I am trying to have a reasonable debate after you called me out earlier, but you do not seem to wish to continue said debate. The article you linked to agrees with me that that belt offers support, and if that is your only argument against what I said then I think you need to up your comprehension skills as you are arguing for my motion.



> I tend to think of a belt as a performance enhancer rather than protection. If you are lifting correctly, your midsection should be strong enough to support itself through the vast majority of tasks you put it through. You may be limited in how much weight you can lift, but you are not in any significant danger of injury without it. *The belt really comes into play when you need the extra support to get after heavy weights*.
> 
> Most people assume that a lifting belt supports your back. The truth is that a good belt is designed to increase intra-abdominal pressure, which stabilizes your entire midsection. This is why the design of your belt is very important. The typical gym belts that are skinny up front and wide in the back do not cover enough abdominal surface area to provide the support you need.
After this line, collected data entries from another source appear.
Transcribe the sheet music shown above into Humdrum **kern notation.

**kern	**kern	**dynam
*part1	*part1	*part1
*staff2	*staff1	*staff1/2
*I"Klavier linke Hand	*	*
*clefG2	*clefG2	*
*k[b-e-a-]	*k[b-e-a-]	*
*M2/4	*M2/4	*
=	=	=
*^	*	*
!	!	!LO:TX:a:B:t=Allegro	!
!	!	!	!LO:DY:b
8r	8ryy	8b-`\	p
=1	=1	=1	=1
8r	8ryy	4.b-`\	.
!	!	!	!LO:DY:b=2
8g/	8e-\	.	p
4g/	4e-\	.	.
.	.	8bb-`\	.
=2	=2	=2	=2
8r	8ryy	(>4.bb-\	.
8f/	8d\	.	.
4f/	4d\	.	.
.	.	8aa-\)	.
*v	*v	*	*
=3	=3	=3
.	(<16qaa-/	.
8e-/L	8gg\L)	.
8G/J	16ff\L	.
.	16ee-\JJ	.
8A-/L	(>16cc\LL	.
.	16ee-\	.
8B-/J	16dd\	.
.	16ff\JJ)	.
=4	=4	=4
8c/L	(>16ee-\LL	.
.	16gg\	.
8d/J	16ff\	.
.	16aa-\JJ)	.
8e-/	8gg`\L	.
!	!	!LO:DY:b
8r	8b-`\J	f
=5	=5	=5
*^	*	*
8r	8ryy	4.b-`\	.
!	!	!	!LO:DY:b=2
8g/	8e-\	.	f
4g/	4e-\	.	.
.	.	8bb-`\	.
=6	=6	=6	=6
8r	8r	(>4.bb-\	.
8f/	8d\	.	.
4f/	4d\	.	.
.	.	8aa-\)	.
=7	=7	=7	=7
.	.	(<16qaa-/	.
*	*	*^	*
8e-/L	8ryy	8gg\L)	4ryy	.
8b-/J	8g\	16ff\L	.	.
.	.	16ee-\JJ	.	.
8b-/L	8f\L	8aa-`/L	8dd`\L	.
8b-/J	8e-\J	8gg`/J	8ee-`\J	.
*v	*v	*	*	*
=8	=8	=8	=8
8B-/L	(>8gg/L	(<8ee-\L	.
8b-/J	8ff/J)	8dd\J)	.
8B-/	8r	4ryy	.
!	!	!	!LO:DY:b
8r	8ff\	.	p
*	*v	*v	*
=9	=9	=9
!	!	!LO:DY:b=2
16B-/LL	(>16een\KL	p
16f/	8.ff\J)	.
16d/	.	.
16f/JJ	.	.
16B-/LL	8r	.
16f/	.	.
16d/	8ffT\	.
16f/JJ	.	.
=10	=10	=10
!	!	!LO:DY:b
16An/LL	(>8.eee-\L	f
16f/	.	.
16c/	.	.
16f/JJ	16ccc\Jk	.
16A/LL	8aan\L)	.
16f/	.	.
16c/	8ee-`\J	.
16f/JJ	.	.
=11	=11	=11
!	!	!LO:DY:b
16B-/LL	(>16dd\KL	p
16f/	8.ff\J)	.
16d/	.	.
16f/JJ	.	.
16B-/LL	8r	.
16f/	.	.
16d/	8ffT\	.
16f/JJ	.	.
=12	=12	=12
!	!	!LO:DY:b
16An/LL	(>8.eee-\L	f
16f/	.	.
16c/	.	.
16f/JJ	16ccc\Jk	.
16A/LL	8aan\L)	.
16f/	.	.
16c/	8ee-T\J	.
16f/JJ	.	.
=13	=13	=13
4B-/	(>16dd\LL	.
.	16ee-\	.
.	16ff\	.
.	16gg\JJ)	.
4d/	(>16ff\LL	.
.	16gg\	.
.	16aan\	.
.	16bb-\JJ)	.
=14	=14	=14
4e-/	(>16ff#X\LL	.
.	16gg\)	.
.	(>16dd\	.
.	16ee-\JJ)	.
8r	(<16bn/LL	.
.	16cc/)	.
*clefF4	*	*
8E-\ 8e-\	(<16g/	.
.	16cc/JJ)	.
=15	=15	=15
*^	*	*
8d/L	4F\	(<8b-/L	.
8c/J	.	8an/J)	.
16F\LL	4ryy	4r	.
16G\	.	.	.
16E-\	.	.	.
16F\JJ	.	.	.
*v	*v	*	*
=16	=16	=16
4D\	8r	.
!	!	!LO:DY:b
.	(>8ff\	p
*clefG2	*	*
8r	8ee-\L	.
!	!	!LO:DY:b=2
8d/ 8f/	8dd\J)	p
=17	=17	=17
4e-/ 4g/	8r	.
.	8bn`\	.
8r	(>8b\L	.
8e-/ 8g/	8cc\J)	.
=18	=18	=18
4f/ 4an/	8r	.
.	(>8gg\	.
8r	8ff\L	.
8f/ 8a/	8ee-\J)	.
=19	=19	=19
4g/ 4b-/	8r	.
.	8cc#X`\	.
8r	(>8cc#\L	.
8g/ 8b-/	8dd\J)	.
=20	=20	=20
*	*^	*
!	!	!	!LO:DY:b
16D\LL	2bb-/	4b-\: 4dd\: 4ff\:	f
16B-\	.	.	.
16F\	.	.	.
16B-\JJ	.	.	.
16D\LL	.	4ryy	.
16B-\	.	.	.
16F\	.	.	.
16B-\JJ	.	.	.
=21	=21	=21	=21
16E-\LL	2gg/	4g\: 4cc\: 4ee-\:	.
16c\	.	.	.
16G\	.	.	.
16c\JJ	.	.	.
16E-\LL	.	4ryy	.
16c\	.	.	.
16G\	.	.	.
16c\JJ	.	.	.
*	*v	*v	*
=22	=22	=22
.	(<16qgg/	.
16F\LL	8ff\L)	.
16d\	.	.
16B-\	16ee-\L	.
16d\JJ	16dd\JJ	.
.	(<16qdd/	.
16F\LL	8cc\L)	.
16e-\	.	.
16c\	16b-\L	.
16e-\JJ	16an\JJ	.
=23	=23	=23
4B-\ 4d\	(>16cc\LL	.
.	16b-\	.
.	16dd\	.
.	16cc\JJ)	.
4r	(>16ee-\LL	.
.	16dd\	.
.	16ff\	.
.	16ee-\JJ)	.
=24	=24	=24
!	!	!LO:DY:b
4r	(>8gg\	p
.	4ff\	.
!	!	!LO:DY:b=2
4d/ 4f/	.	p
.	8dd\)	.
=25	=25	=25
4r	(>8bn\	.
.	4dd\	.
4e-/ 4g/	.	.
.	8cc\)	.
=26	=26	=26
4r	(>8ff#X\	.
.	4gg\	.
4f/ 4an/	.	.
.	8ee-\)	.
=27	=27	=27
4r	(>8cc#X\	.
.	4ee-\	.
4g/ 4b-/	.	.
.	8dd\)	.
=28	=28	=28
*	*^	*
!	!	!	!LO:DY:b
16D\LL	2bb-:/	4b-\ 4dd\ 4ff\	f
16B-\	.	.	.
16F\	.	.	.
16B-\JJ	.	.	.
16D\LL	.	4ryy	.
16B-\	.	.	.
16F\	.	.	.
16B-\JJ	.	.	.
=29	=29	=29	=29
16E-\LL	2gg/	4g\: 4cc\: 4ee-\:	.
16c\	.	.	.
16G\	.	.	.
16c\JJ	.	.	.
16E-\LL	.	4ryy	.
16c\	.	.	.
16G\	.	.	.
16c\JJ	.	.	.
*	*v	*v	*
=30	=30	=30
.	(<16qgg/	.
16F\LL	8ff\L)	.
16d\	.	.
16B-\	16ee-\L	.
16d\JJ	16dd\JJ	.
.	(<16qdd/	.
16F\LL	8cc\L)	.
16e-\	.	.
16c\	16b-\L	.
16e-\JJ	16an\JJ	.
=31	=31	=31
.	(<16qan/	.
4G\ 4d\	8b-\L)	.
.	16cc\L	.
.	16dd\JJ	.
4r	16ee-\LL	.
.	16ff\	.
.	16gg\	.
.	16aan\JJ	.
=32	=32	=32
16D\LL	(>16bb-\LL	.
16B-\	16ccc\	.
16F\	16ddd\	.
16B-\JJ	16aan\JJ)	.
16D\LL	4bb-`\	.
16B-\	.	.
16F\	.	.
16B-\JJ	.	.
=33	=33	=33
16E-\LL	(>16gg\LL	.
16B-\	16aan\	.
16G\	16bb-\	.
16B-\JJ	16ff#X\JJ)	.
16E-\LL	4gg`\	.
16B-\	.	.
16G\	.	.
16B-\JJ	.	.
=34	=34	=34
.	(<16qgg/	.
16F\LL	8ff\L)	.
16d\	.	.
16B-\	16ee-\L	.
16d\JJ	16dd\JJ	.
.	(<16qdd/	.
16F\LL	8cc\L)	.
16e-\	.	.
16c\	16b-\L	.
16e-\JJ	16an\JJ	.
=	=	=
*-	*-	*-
For lifts that challenge core strength like the squat and deadlift, you need a belt that is wide all the way around and will support your abdominals and obliques.


The belt supports your midsection - now would you not agree that your back is part of your midsection and thus it supports your back?

I do not know why you are not up for a reasonable debate on this matter, as I believe in the sharing of knowledge through discussion and debate and when presented with a reasonable argument disproving my motions then I am willing to accede my position and change my mind.

Until such discussion and debate is forthcoming, I quote the Dragons "I'm out".

Thank you and good day.


----------



## MRSTRONG (Apr 18, 2009)

barnz said:


> I am trying to have a reasonable debate after you called me out earlier, but you do not seem to wish to continue said debate. The article you linked to agrees with me that that belt offers support, and if that is your only argument against what I said then I think you need to up your comprehension skills as you are arguing for my motion.
> 
> The belt supports your midsection - now would you not agree that your back is part of your midsection and thus it supports your back?
> 
> ...


 :lol:


----------



## Bataz (Jan 21, 2014)

Oh dear


----------



## Goosh (Jun 24, 2012)

Nice to see established members being helpful again :rolleye:


----------



## Twisted (Oct 6, 2010)

Welcome to UKM where you have to agree!


----------



## MRSTRONG (Apr 18, 2009)

Goosh said:


> Nice to see established members being helpful again :rolleye:


here to please


----------



## aad123 (Dec 7, 2011)

Twisted said:


> Welcome to UKM where you have to agree!


I dissagree


----------



## JR8908 (Aug 17, 2012)

Bataz said:


> Don't have the belt too tight. You want to be able to push your stomach out into it to get tight. You don't want it so tight there's no movement. And as said above it may just be the case that using the belt is so something you will get used to. For heavy singles I would definitely be using a belt, I use one for my rep work aswell on 5x5.


Good advice here ^


----------



## amike1221 (May 2, 2014)

A quick word on the mixed grip for your max. Be careful with that, especially if you do lots of bicep work. The mixed grip puts a lot of strain on your supinated bicep. Try a hook grip instead.


----------



## UkWardy (Mar 30, 2014)

amike1221 said:


> A quick word on the mixed grip for your max. Be careful with that, especially if you do lots of bicep work. The mixed grip puts a lot of strain on your supinated bicep. Try a hook grip instead.


Been told this a few times and that it happens all of a sudden so it does worry me, but isn't hook grip supposed to be abit dodgey too? Have no evidence to back my claims up though, just hear say.


----------



## amike1221 (May 2, 2014)

Not that I know of. The earlier and lighter you start with the hook grip the less it will hurt, I imagine for the dudes lifting 600+ for reps that straps would be the way to go though.


----------